2 months later, still getting required meeting invites but told by my supervisor to not accept it.
I hate corpo bs speak. Makes me wish I was German or something.
Oh, unfortunately we have that here, too.
But we all know she's not looking forward to reading the recap, and probably won't.
do you need my presence here
Sounds like you were summoned by ouija board.
Are you not entertained?
Y'all are invited to optional meetings??? Lol
Corpospeak. Never a clearer way to be sure that someone or something doesn’t give a fuck about you as a human being.
I usually join the meeting and start asking a lots of questions and clarifications because I don't know what the stuff is about. After that, the amount of useless meeting requests drops like a rock.
The first way sounds polite enough for me.
Tf am I doing here?
you want me on the call, I'm there.
don't complain when I don't deliver on goals though.
I'm not that good of an actor to be able to lie like that and keep a straight face.
I just say, "So, you guys need me in here?"
Or just preemptively reply with the second bit.
Sometimes it's "because you'll be paid for your time and your boss wants you on the call".
What do I need prepare for my contribution in this meeting?
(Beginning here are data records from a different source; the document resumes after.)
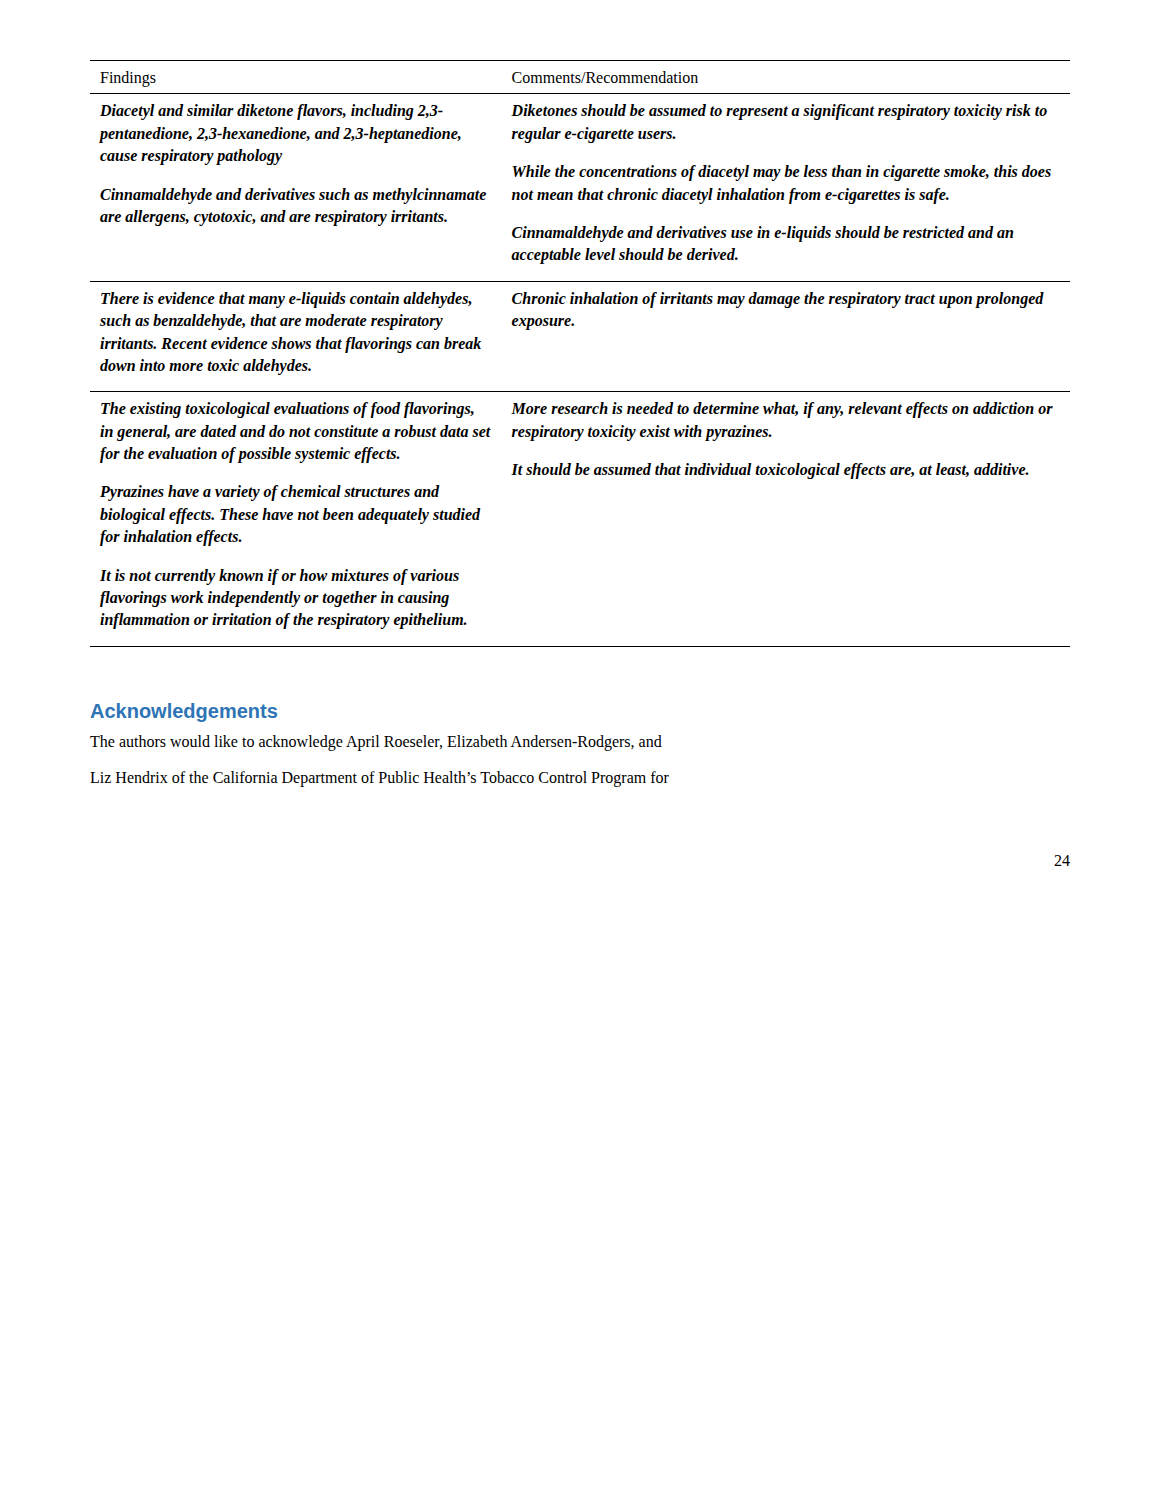| Findings | Comments/Recommendation |
| --- | --- |
| Diacetyl and similar diketone flavors, including 2,3-pentanedione, 2,3-hexanedione, and 2,3-heptanedione, cause respiratory pathology Cinnamaldehyde and derivatives such as methylcinnamate are allergens, cytotoxic, and are respiratory irritants. | Diketones should be assumed to represent a significant respiratory toxicity risk to regular e-cigarette users. While the concentrations of diacetyl may be less than in cigarette smoke, this does not mean that chronic diacetyl inhalation from e-cigarettes is safe. Cinnamaldehyde and derivatives use in e-liquids should be restricted and an acceptable level should be derived. |
| There is evidence that many e-liquids contain aldehydes, such as benzaldehyde, that are moderate respiratory irritants. Recent evidence shows that flavorings can break down into more toxic aldehydes. | Chronic inhalation of irritants may damage the respiratory tract upon prolonged exposure. |
| The existing toxicological evaluations of food flavorings, in general, are dated and do not constitute a robust data set for the evaluation of possible systemic effects. Pyrazines have a variety of chemical structures and biological effects. These have not been adequately studied for inhalation effects. It is not currently known if or how mixtures of various flavorings work independently or together in causing inflammation or irritation of the respiratory epithelium. | More research is needed to determine what, if any, relevant effects on addiction or respiratory toxicity exist with pyrazines. It should be assumed that individual toxicological effects are, at least, additive. |
Acknowledgements
The authors would like to acknowledge April Roeseler, Elizabeth Andersen-Rodgers, and
Liz Hendrix of the California Department of Public Health’s Tobacco Control Program for
24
Nothing. Ok I'll watch the recoding.
Yeah be sure to say you won’t be a value-add. That’s a great way to not get laid off.
If you don’t know what’s going on, but they make you go to the meeting, just go to the meeting and stfu.
If you do know what’s going on, and they make you go to the meeting, and it’s a bullshit meeting, then you can tell them to fuck off.
Something something avocado toast. Get off my lawn.